Aladdin, A XXX Parody
Metto subito le mani avanti: ho fatto una fatica della madonna a inquadrare questo nuovo Aladdin in live-action, e fino a dieci minuti fa non sapevo bene come scriverne. Oddio, in realtà non lo so nemmeno adesso, solo che ho la consegna tra un’ora e da qualche parte bisognerà pur cominciare, oh.
Fatica della madonna, dicevo, principalmente per la direzione intrapresa da Guy Ritchie, che è diametralmente opposta a quella di Tim Burton. Se l’adattamento di Dumbo, infatti, era una roba quasi completamente avulsa dall’originale animato, Aladdin, al contrario, insegue pedissequamente la struttura, l’estetica e persino le canzoni dell’opera di riferimento: un po’ tipo il Watchmen di Snyder, ma musical.

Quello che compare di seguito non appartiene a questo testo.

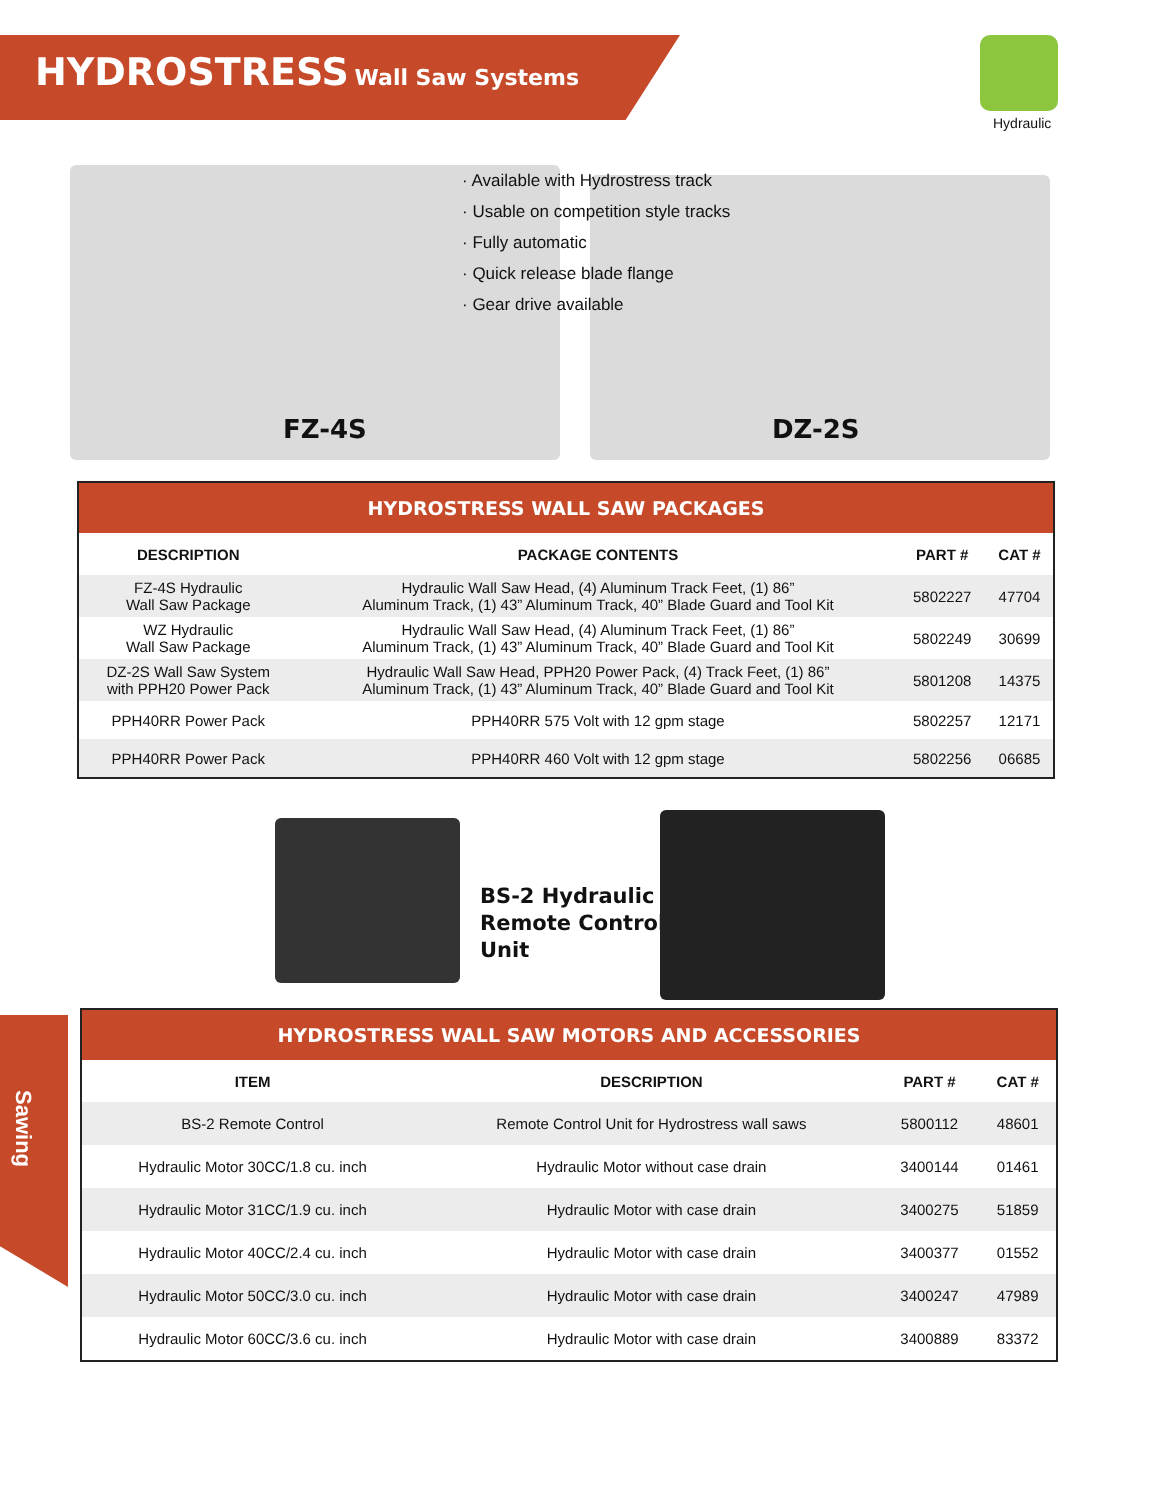HYDROSTRESS Wall Saw Systems
Hydraulic
· Available with Hydrostress track
· Usable on competition style tracks
· Fully automatic
· Quick release blade flange
· Gear drive available
FZ-4S DZ-2S
| HYDROSTRESS WALL SAW PACKAGES | | | |
| DESCRIPTION | PACKAGE CONTENTS | PART # | CAT # |
| FZ-4S Hydraulic Wall Saw Package | Hydraulic Wall Saw Head, (4) Aluminum Track Feet, (1) 86” Aluminum Track, (1) 43” Aluminum Track, 40” Blade Guard and Tool Kit | 5802227 | 47704 |
| WZ Hydraulic Wall Saw Package | Hydraulic Wall Saw Head, (4) Aluminum Track Feet, (1) 86” Aluminum Track, (1) 43” Aluminum Track, 40” Blade Guard and Tool Kit | 5802249 | 30699 |
| DZ-2S Wall Saw System with PPH20 Power Pack | Hydraulic Wall Saw Head, PPH20 Power Pack, (4) Track Feet, (1) 86” Aluminum Track, (1) 43” Aluminum Track, 40” Blade Guard and Tool Kit | 5801208 | 14375 |
| PPH40RR Power Pack | PPH40RR 575 Volt with 12 gpm stage | 5802257 | 12171 |
| PPH40RR Power Pack | PPH40RR 460 Volt with 12 gpm stage | 5802256 | 06685 |
BS-2 Hydraulic
Remote Control
Unit
| HYDROSTRESS WALL SAW MOTORS AND ACCESSORIES | | | |
| ITEM | DESCRIPTION | PART # | CAT # |
| BS-2 Remote Control | Remote Control Unit for Hydrostress wall saws | 5800112 | 48601 |
| Hydraulic Motor 30CC/1.8 cu. inch | Hydraulic Motor without case drain | 3400144 | 01461 |
| Hydraulic Motor 31CC/1.9 cu. inch | Hydraulic Motor with case drain | 3400275 | 51859 |
| Hydraulic Motor 40CC/2.4 cu. inch | Hydraulic Motor with case drain | 3400377 | 01552 |
| Hydraulic Motor 50CC/3.0 cu. inch | Hydraulic Motor with case drain | 3400247 | 47989 |
| Hydraulic Motor 60CC/3.6 cu. inch | Hydraulic Motor with case drain | 3400889 | 83372 |
Sawing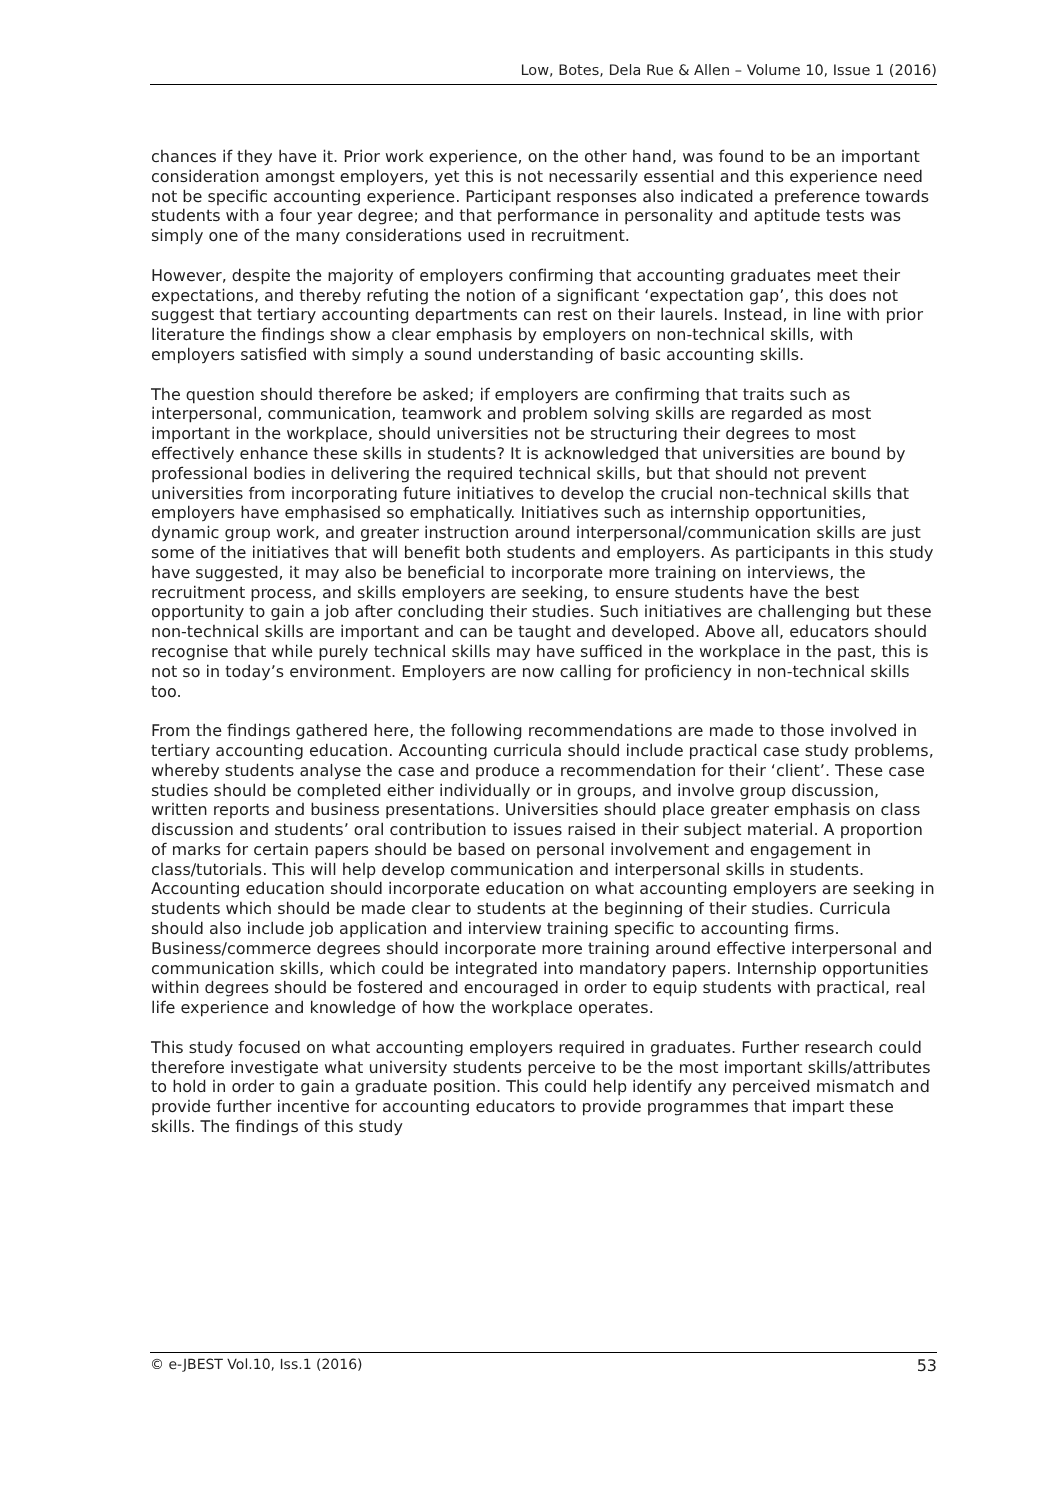Low, Botes, Dela Rue & Allen – Volume 10, Issue 1 (2016)
chances if they have it. Prior work experience, on the other hand, was found to be an important consideration amongst employers, yet this is not necessarily essential and this experience need not be specific accounting experience. Participant responses also indicated a preference towards students with a four year degree; and that performance in personality and aptitude tests was simply one of the many considerations used in recruitment.
However, despite the majority of employers confirming that accounting graduates meet their expectations, and thereby refuting the notion of a significant ‘expectation gap’, this does not suggest that tertiary accounting departments can rest on their laurels. Instead, in line with prior literature the findings show a clear emphasis by employers on non-technical skills, with employers satisfied with simply a sound understanding of basic accounting skills.
The question should therefore be asked; if employers are confirming that traits such as interpersonal, communication, teamwork and problem solving skills are regarded as most important in the workplace, should universities not be structuring their degrees to most effectively enhance these skills in students? It is acknowledged that universities are bound by professional bodies in delivering the required technical skills, but that should not prevent universities from incorporating future initiatives to develop the crucial non-technical skills that employers have emphasised so emphatically. Initiatives such as internship opportunities, dynamic group work, and greater instruction around interpersonal/communication skills are just some of the initiatives that will benefit both students and employers. As participants in this study have suggested, it may also be beneficial to incorporate more training on interviews, the recruitment process, and skills employers are seeking, to ensure students have the best opportunity to gain a job after concluding their studies. Such initiatives are challenging but these non-technical skills are important and can be taught and developed. Above all, educators should recognise that while purely technical skills may have sufficed in the workplace in the past, this is not so in today’s environment. Employers are now calling for proficiency in non-technical skills too.
From the findings gathered here, the following recommendations are made to those involved in tertiary accounting education. Accounting curricula should include practical case study problems, whereby students analyse the case and produce a recommendation for their ‘client’. These case studies should be completed either individually or in groups, and involve group discussion, written reports and business presentations. Universities should place greater emphasis on class discussion and students’ oral contribution to issues raised in their subject material. A proportion of marks for certain papers should be based on personal involvement and engagement in class/tutorials. This will help develop communication and interpersonal skills in students. Accounting education should incorporate education on what accounting employers are seeking in students which should be made clear to students at the beginning of their studies. Curricula should also include job application and interview training specific to accounting firms. Business/commerce degrees should incorporate more training around effective interpersonal and communication skills, which could be integrated into mandatory papers. Internship opportunities within degrees should be fostered and encouraged in order to equip students with practical, real life experience and knowledge of how the workplace operates.
This study focused on what accounting employers required in graduates. Further research could therefore investigate what university students perceive to be the most important skills/attributes to hold in order to gain a graduate position. This could help identify any perceived mismatch and provide further incentive for accounting educators to provide programmes that impart these skills. The findings of this study
© e-JBEST Vol.10, Iss.1 (2016) 53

È anche vero, come mi faceva notare qualche giorno fa il buon Di Romolo, che i classici Disney degli anni Quaranta e Cinquanta erano quasi dei mediometraggi, duravano poco più di un’ora e poggiavano su una scrittura estremamente più asciutta. Volendoli rispolverare oggi, il lavoro di rielaborazione e addizione è quasi obbligatorio, immagino, sia esso poco invasivo, come nel caso della Cenerentola di Branagh, o più rilevante come, appunto, in Dumbo.

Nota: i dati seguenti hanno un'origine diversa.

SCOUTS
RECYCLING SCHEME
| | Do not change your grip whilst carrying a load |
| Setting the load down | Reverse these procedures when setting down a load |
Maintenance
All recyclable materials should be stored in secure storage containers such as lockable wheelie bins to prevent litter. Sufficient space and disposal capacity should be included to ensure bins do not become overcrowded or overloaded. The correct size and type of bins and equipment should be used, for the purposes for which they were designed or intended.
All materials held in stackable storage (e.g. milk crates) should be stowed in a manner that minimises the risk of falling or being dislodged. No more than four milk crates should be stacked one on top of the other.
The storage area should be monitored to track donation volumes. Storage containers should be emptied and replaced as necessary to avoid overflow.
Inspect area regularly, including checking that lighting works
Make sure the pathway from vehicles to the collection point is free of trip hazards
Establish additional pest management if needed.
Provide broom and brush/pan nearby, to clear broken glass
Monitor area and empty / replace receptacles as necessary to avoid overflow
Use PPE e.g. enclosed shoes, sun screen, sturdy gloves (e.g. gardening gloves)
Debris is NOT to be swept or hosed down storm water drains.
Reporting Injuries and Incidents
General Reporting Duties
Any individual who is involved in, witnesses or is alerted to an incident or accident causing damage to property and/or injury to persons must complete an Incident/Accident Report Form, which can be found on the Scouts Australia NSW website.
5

I cosiddetti film del rinascimento degli anni Novanta, di contro, oltre ad essere un po’ più lunghi (in media, si assestano sull’ora e mezza), portano avanti delle narrazioni contestualmente più complesse, già tagliate per gli standard cinematografici di oggi e belle che disposte, volendo, alla semplice “rimasterizzazione”. Eh, beh, evidentemente Guy Ritchie e compagnia volevano, oppure dovevano, vai a sapere. Resta che qui siamo un po’ oltre la faccenda del “In fondo l’umanità si racconta sempre le stesse storie, eccetera eccetera”. Qui siamo nel campo da gioco dello scimmiottamento, e per buona parte della visione, mi sono interrogato non tanto sulla liceità dell’operazione, quanto piuttosto sulla sua necessità.
Me lo sono chiesto davanti alla Caverna delle meraviglie, oppure attraversando le strade di Agrabah, praticamente le versione 1:1 di quella animate. Ancora, durante l’entrata in scena dei protagonisti interpretati da Mena Massoud e Naomi Scott, che nonostante siano pure bravini, in particolare lei, non riescono mai a schiodarsi di dosso l’effetto cosplay, mentre il genio di Will Smith è talmente camp da andare a braccetto con alcune celebri “XXX Parody”. Soprattutto quella dei puffi, dato il colore.
A emergere un pochino sono l’ancella della regina (Nasim Pedrad), che serve la storia d’amore parallela come facevano certe maschere della Commedia dell’arte, e lo Jafar interpreto da Marwan Kenzari che, nonostante non sia un mostro di carisma, azzarda perlomeno una rilettura interessante del personaggio, facendone un negativo di Aladdin.
Per il resto, siamo davvero davanti a un compitino poco coraggioso, da sufficienza tirata. Aladdin è sicuramente un film costruito con mestiere - ché Ritchie a me non dispiace nemmeno quando si impegna per fare male - con una buona colonna sonora e qualche coreografia azzeccata. Tuttavia, se avete già visto l’originale del 1992, probabilmente passerete buona parte della proiezione a pensare “Oh, guarda, è quasi uguale”, tipo Bohemian Rhapsody (e magari la cosa potrebbe pure piacervi, vai a sapere). Se invece non lo avete visto, però, tanto vale recuperare direttamente quello e bon.
Ho avuto la possibilità di guardare Aladdin in anteprima grazie a una proiezione stampa alla quale siamo stati gentilmente invitati. L’ho visto - più che altro ascoltato - in italiano, con le canzoni interpretate (bene) da Manuel Meli, Naomi Rivieccio e Marco Manca. Ah, tra le voci c’è pure quella di Proietti, che nel 1992 doppiava il genio mentre qui è stato abbinato al Sultano. Ah, l’età!